Effect of Cu and solid solution temperature on microstructure and mechanical properties of Fe-Mn-Al-C low-density steels

Abstract

Relatively low yield strength (YS) level restricts austenitic low-density steels to some applications requiring small or no deformation than impact energy absorption. Therefore, to enhance the YS of this type of steel, this research investigates variations of microstructure and mechanical properties of two austenitic low-density steels (Fe-25Mn-10Al-1.1C-(0,0.25) Cu) with solid solution temperatures (TS, 850 °C–1050 °C). The results show that TS and Cu have significant impacts on the microstructure characteristics and mechanical properties of the two tested steels. At low TS of 850 °C, an increase of 170 MPa in YS compared with that of Cu-free steel was obtained in Cu-containing steel, which is mainly attributed to much finer grain size, more fine twins, and high dislocation density of the latter.
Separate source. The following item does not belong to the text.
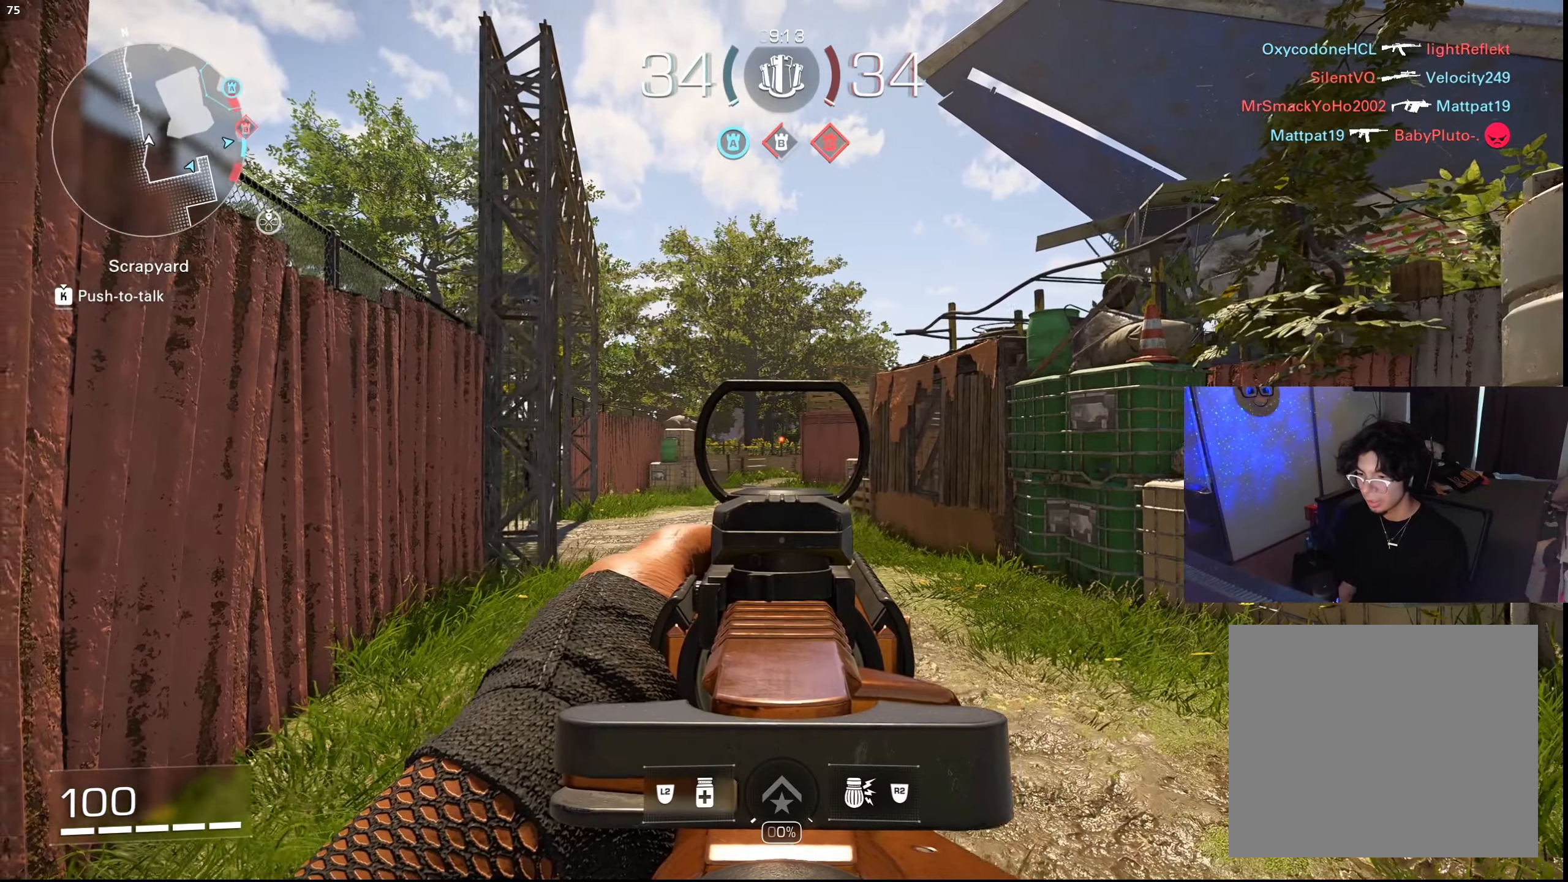
{"buttons": ["L1"], "left_stick": "down-right", "right_stick": "center", "events": [[83, "left_stick", "left"], [233, "left_stick", "right"], [333, "left_stick", "up"], [400, "left_stick", "left"], [500, "left_stick", "down-right"]]}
An increase in TS caused the κ-carbides in the two steels to dissolve completely, but the austenite content in Cu-containing steel remained largely stable for the addition of Cu. As a result, the strength of the two tested steels decreased while the ductility increased, and both the strength and yield-to-tensile strength ratio of Cu-containing steel are remarkably higher than those of Cu-free steel. It is concluded that the Cu-containing steel exhibits a superior combination of YS and ductility together with a ∼17% reduction in density compared to pure iron. This study provides a promising way to further enhance the YS of austenitic low-density steels through the addition of a small amount of Cu and tailoring TS.